++++ Dataset entries ++++
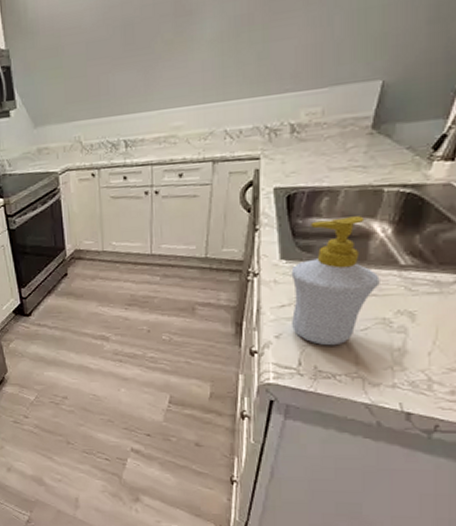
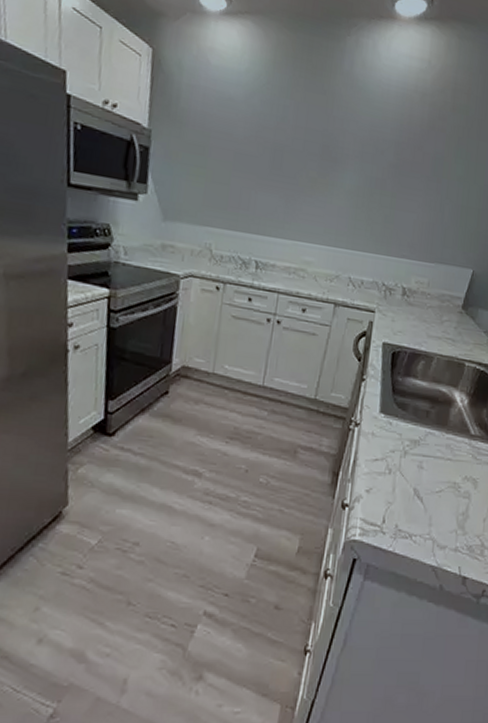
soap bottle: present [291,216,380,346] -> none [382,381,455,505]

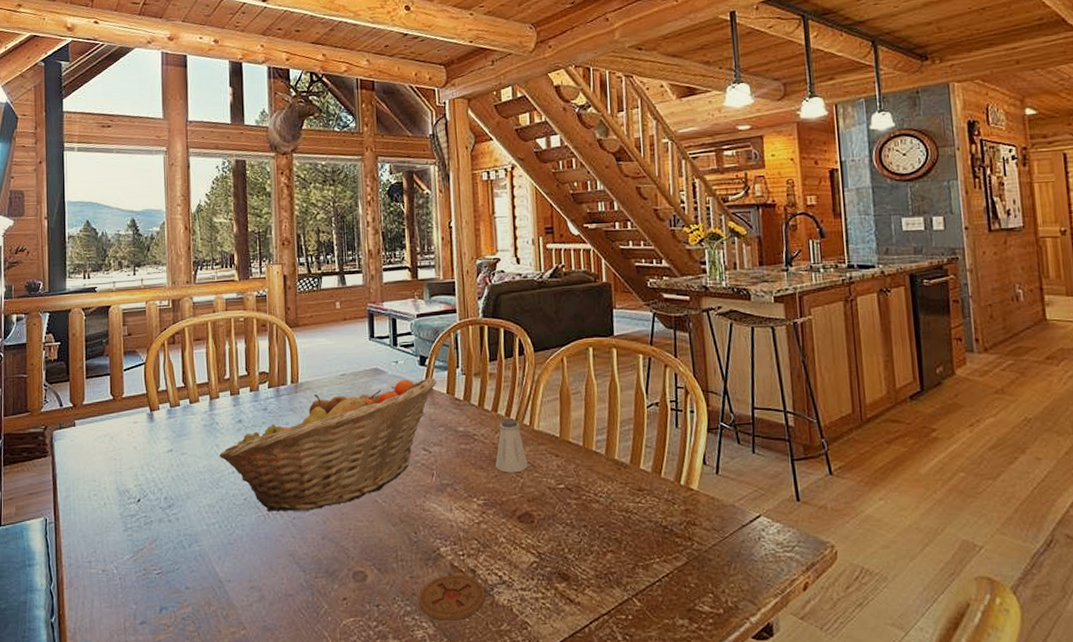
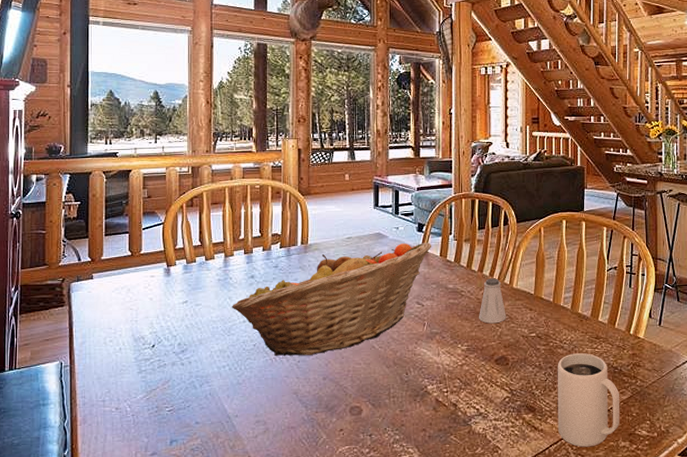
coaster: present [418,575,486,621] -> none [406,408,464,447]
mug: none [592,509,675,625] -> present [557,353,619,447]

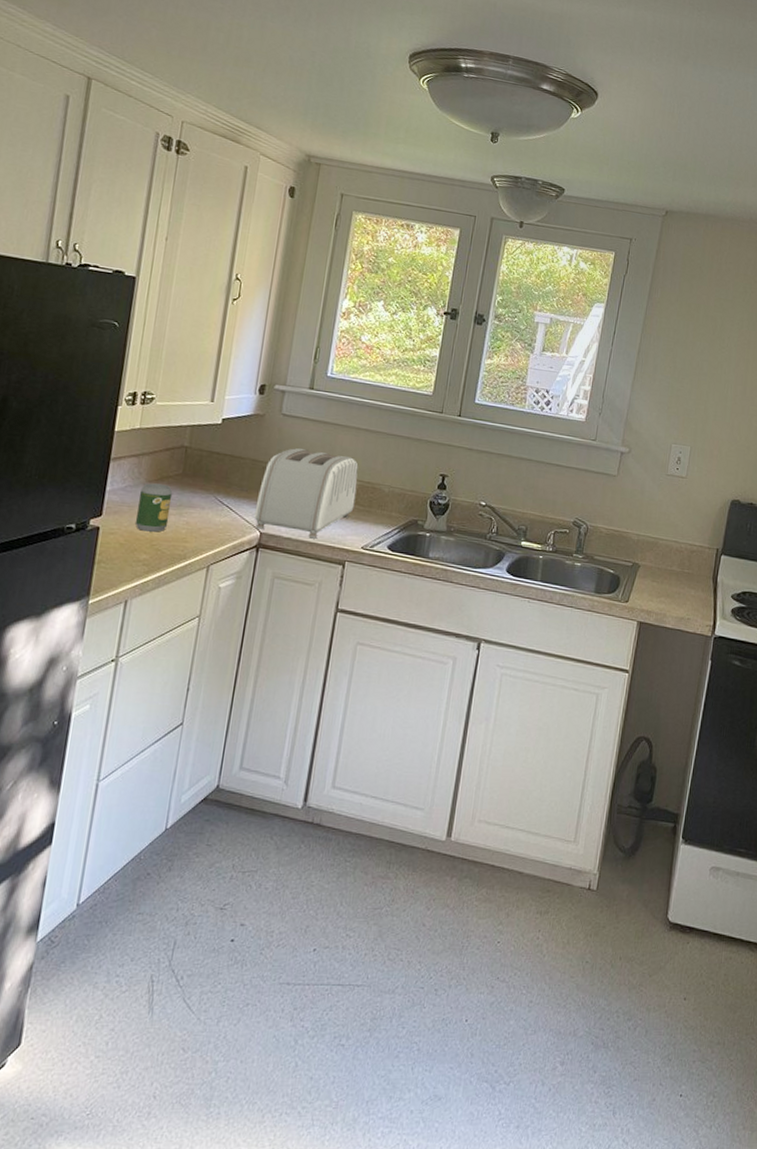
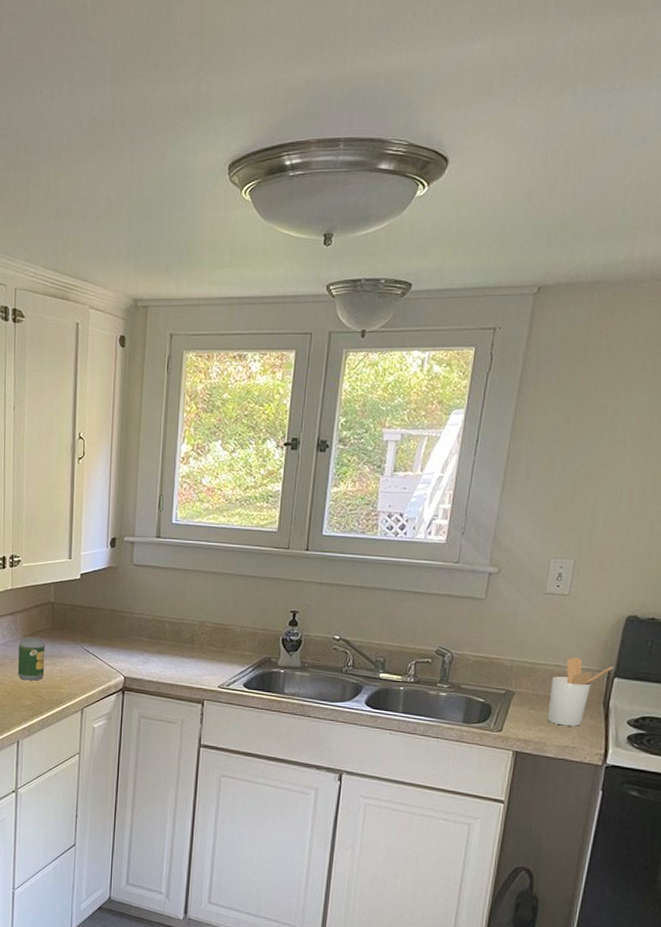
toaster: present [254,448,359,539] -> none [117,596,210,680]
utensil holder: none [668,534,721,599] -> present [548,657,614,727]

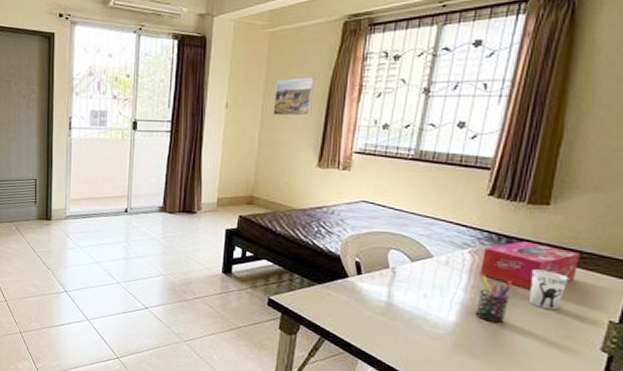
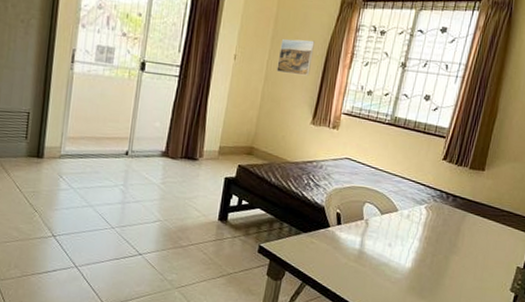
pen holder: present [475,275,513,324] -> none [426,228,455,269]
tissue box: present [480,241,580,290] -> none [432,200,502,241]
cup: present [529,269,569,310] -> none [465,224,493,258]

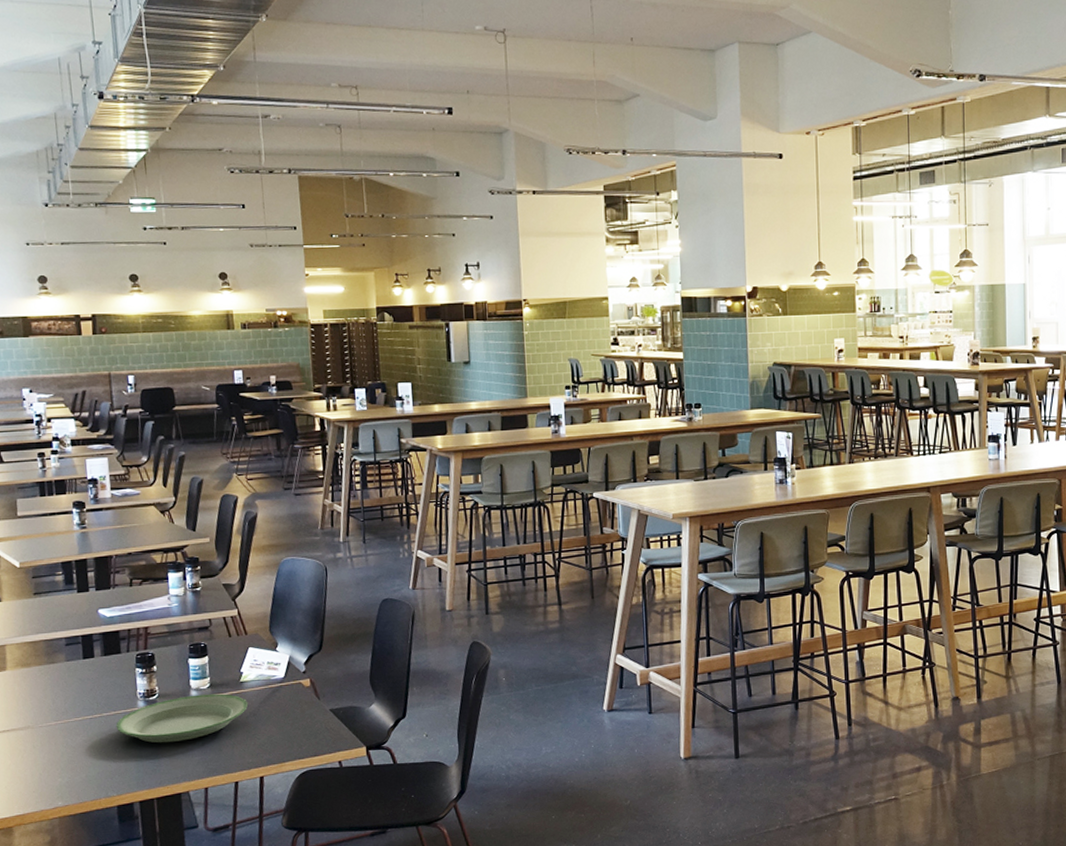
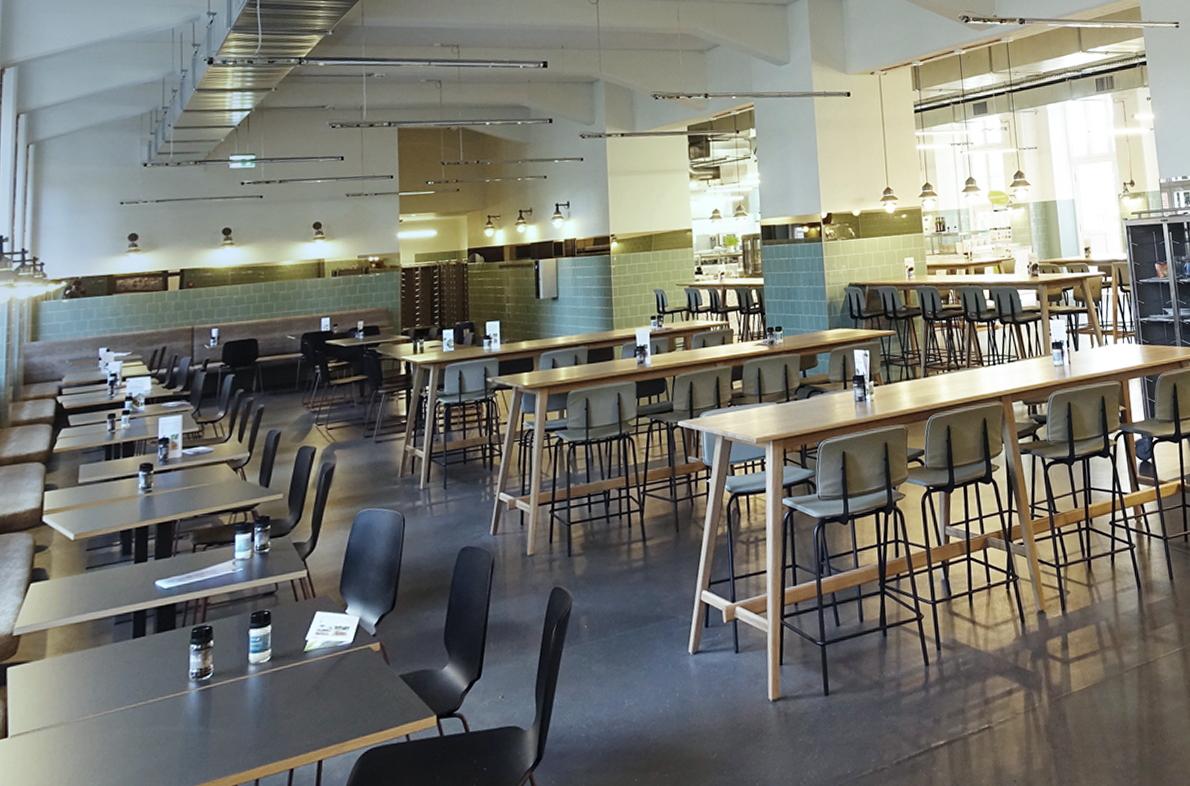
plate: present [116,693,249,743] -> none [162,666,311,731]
++++
**What this task involves:** Select every line in the records above that contains the word "holder".

**Exercise solution:**
utensil holder: none [668,534,721,599] -> present [548,657,614,727]
pen holder: present [475,275,513,324] -> none [426,228,455,269]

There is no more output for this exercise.